THE PROBLEM » Copy all the records exactly, but keep the pictures out of your version.

INFORMATION GIVEN »
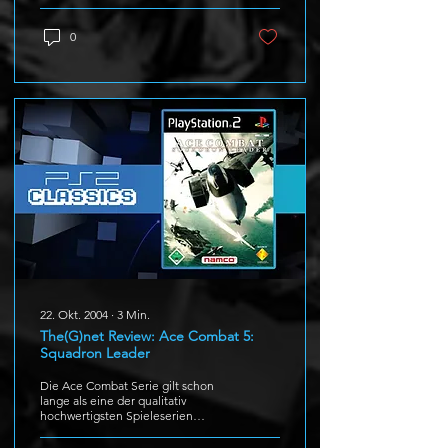
über die Ankündigung erfreut,
dass...
0
22. Okt. 2004
∙
3
Min.
The(G)net Review: Ace Combat 5:
Squadron Leader
Die Ace Combat Serie gilt schon
lange als eine der qualitativ
hochwertigsten Spieleserien
überhaupt. Daher waren die
Ansprüche der Fans...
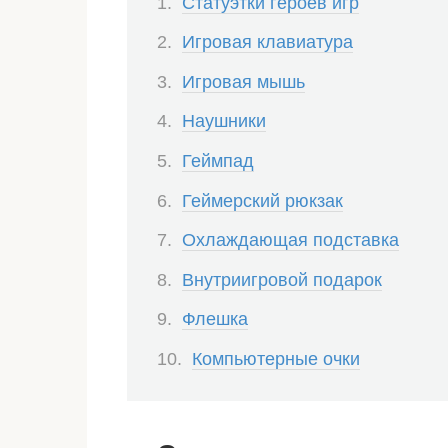
Статуэтки героев игр
Игровая клавиатура
Игровая мышь
Наушники
Геймпад
Геймерский рюкзак
Охлаждающая подставка
Внутриигровой подарок
Флешка
Компьютерные очки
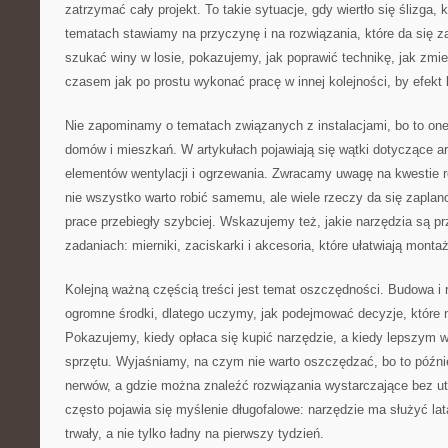
zatrzymać cały projekt. To takie sytuacje, gdy wiertło się ślizga,
tematach stawiamy na przyczynę i na rozwiązania, które da się 
szukać winy w losie, pokazujemy, jak poprawić technikę, jak zmien
czasem jak po prostu wykonać pracę w innej kolejności, by efekt 
Nie zapominamy o tematach związanych z instalacjami, bo to on
domów i mieszkań. W artykułach pojawiają się wątki dotyczące arm
elementów wentylacji i ogrzewania. Zwracamy uwagę na kwestie 
nie wszystko warto robić samemu, ale wiele rzeczy da się zaplan
prace przebiegły szybciej. Wskazujemy też, jakie narzędzia są pr
zadaniach: mierniki, zaciskarki i akcesoria, które ułatwiają montaż
Kolejną ważną częścią treści jest temat oszczędności. Budowa 
ogromne środki, dlatego uczymy, jak podejmować decyzje, które 
Pokazujemy, kiedy opłaca się kupić narzędzie, a kiedy lepszym 
sprzętu. Wyjaśniamy, na czym nie warto oszczędzać, bo to późnie
nerwów, a gdzie można znaleźć rozwiązania wystarczające bez ut
często pojawia się myślenie długofalowe: narzędzie ma służyć lat
trwały, a nie tylko ładny na pierwszy tydzień.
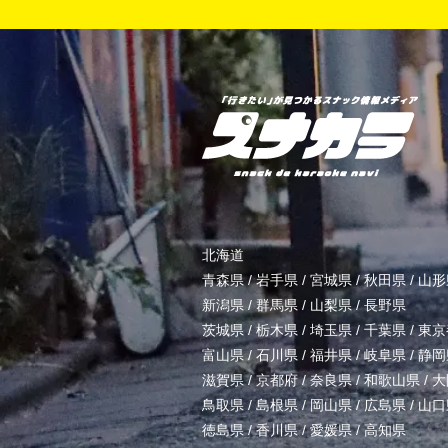
北海道
青森県
/
岩手県
/
宮城県
/
秋田県
/
山形
新潟県
/
群馬県
/
山梨県
/
長野県
茨城県
/
栃木県
/
埼玉県
/
千葉県
/
東京
富山県
/
石川県
/
福井県
/
岐阜県
/
静岡
滋賀県
/
京都府
/
奈良県
/
和歌山県
/
大
鳥取県
/
島根県
/
岡山県
/
広島県
/
山口
徳島県
/
香川県
/
愛媛県
/
高知県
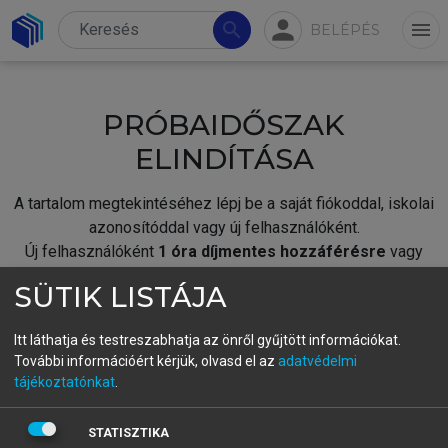
person
search
menu
BELÉPÉS
PRÓBAIDŐSZAK
ELINDÍTÁSA
A tartalom megtekintéséhez lépj be a saját fiókoddal, iskolai
azonosítóddal vagy új felhasználóként.
Új felhasználóként
1 óra díjmentes hozzáférésre
vagy
jogosult.
SÜTIK LISTÁJA
A próbaidőszak elindításához,
jelentkezz
be meglévő
fiókoddal,
vagy hozz létre új fiókot.
Itt láthatja és testreszabhatja az önről gyűjtött információkat.
További információért kérjük, olvasd el az
adatvédelmi
A regisztráció után a
próbaidőszak
automatikusan
elindul.
tájékoztatónkat
.
BELÉPÉS SAJÁT FIÓKKAL
STATISZTIKA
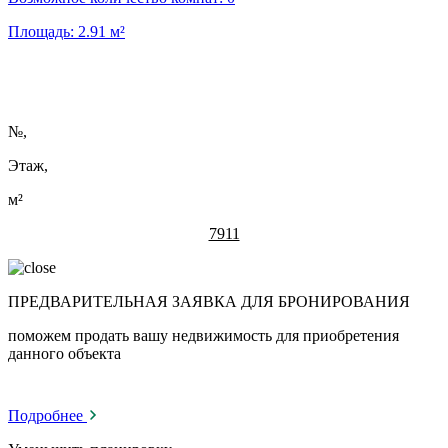
Площадь:
2.91
м²
№
,
Этаж,
м²
7911
ПРЕДВАРИТЕЛЬНАЯ ЗАЯВКА ДЛЯ БРОНИРОВАНИЯ
поможем продать вашу недвижимость для приобретения
данного объекта
Подробнее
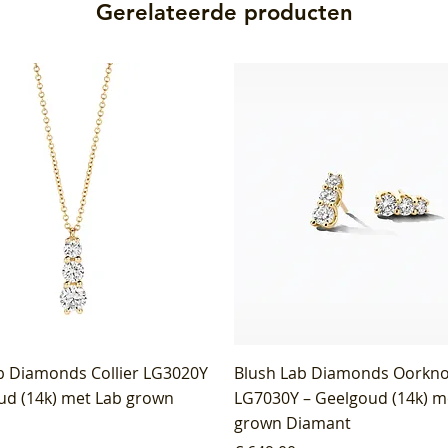
Gerelateerde producten
b Diamonds Collier LG3020Y
Blush Lab Diamonds Oorkn
ud (14k) met Lab grown
LG7030Y – Geelgoud (14k) m
grown Diamant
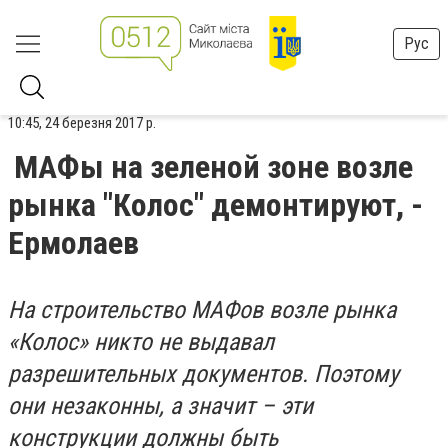
Рус
10:45, 24 березня 2017 р.
МАФы на зеленой зоне возле
рынка "Колос" демонтируют, -
Ермолаев
На строительство МАФов возле рынка
«Колос» никто не выдавал
разрешительных документов. Поэтому
они незаконны, а значит – эти
конструкции должны быть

FINISHED TASK »
über die Ankündigung erfreut,
dass...
0
22. Okt. 2004
∙
3
Min.
The(G)net Review: Ace Combat 5:
Squadron Leader
Die Ace Combat Serie gilt schon
lange als eine der qualitativ
hochwertigsten Spieleserien
überhaupt. Daher waren die
Ansprüche der Fans...
Статуэтки героев игр
Игровая клавиатура
Игровая мышь
Наушники
Геймпад
Геймерский рюкзак
Охлаждающая подставка
Внутриигровой подарок
Флешка
Компьютерные очки
zatrzymać cały projekt. To takie sytuacje, gdy wiertło się ślizga,
tematach stawiamy na przyczynę i na rozwiązania, które da się 
szukać winy w losie, pokazujemy, jak poprawić technikę, jak zmien
czasem jak po prostu wykonać pracę w innej kolejności, by efekt 
Nie zapominamy o tematach związanych z instalacjami, bo to on
domów i mieszkań. W artykułach pojawiają się wątki dotyczące arm
elementów wentylacji i ogrzewania. Zwracamy uwagę na kwestie 
nie wszystko warto robić samemu, ale wiele rzeczy da się zaplan
prace przebiegły szybciej. Wskazujemy też, jakie narzędzia są pr
zadaniach: mierniki, zaciskarki i akcesoria, które ułatwiają montaż
Kolejną ważną częścią treści jest temat oszczędności. Budowa 
ogromne środki, dlatego uczymy, jak podejmować decyzje, które 
Pokazujemy, kiedy opłaca się kupić narzędzie, a kiedy lepszym 
sprzętu. Wyjaśniamy, na czym nie warto oszczędzać, bo to późnie
nerwów, a gdzie można znaleźć rozwiązania wystarczające bez ut
często pojawia się myślenie długofalowe: narzędzie ma służyć lat
trwały, a nie tylko ładny na pierwszy tydzień.
北海道
青森県
/
岩手県
/
宮城県
/
秋田県
/
山形
新潟県
/
群馬県
/
山梨県
/
長野県
茨城県
/
栃木県
/
埼玉県
/
千葉県
/
東京
富山県
/
石川県
/
福井県
/
岐阜県
/
静岡
滋賀県
/
京都府
/
奈良県
/
和歌山県
/
大
鳥取県
/
島根県
/
岡山県
/
広島県
/
山口
徳島県
/
香川県
/
愛媛県
/
高知県
person
search
menu
BELÉPÉS
PRÓBAIDŐSZAK
ELINDÍTÁSA
A tartalom megtekintéséhez lépj be a saját fiókoddal, iskolai
azonosítóddal vagy új felhasználóként.
Új felhasználóként
1 óra díjmentes hozzáférésre
vagy
jogosult.
SÜTIK LISTÁJA
A próbaidőszak elindításához,
jelentkezz
be meglévő
fiókoddal,
vagy hozz létre új fiókot.
Itt láthatja és testreszabhatja az önről gyűjtött információkat.
További információért kérjük, olvasd el az
adatvédelmi
A regisztráció után a
próbaidőszak
automatikusan
elindul.
tájékoztatónkat
.
BELÉPÉS SAJÁT FIÓKKAL
STATISZTIKA
Площадь:
2.91
м²
№
,
Этаж,
м²
7911
ПРЕДВАРИТЕЛЬНАЯ ЗАЯВКА ДЛЯ БРОНИРОВАНИЯ
поможем продать вашу недвижимость для приобретения
данного объекта
Подробнее
Gerelateerde producten
b Diamonds Collier LG3020Y
Blush Lab Diamonds Oorkn
ud (14k) met Lab grown
LG7030Y – Geelgoud (14k) m
grown Diamant
Рус
10:45, 24 березня 2017 р.
МАФы на зеленой зоне возле
рынка "Колос" демонтируют, -
Ермолаев
На строительство МАФов возле рынка
«Колос» никто не выдавал
разрешительных документов. Поэтому
они незаконны, а значит – эти
конструкции должны быть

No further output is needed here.